La balle est dans le camp des élus

« Nos propositions font consensus à l’Assemblée citoyenne du futur, et doivent s’imposer à la gestion de la Ville ! » clame la jeune rapporteuse, Sarah, à la tribune, déclenchant des applaudissements unanimes. Mais les espoirs des citoyens sont plus nuancés concernant la traduction de leurs propositions en actions politiques concrètes.

« Je ne suis pas trop confiant sur ce qu’ils vont faire », lâche Maxime, benjamin de l’assemblée, qui passe bientôt son bac. « Il ne faut pas décevoir Maxime ! Sinon il ne faudra pas s’étonner de l’abstention des jeunes », lance une dame, qui semble plutôt faire partie des doyens, aux élus présents lors de cette restitution.

Parmi eux, Joël Canicave, président de la majorité municipale et adjoint au maire en charge des finances. « Nous allons engager des dossiers dès septembre sur chaque thématique, promet-il. Il y aura des traductions dans des délibérations au conseil municipal ». Il tempère toutefois les attentes en évoquant « la temporalité » politique comme administrative.

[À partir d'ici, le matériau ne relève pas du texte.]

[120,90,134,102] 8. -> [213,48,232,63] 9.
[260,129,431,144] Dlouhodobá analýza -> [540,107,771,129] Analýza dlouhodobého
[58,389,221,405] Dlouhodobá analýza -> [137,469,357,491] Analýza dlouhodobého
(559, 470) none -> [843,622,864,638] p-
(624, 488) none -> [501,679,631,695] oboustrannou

Les citoyens sont bien décidés à maintenir la pression sur les élus. « Nous avons déjà créé une association avec une trentaine de membres de l’assemblée », confie Chokri. « Elle jouera le rôle de vigie pour suivre l’application des mesures et maintenir la dynamique ». Notamment avec les prochaines assemblées citoyennes du futur, qui doivent se renouveler chaque année.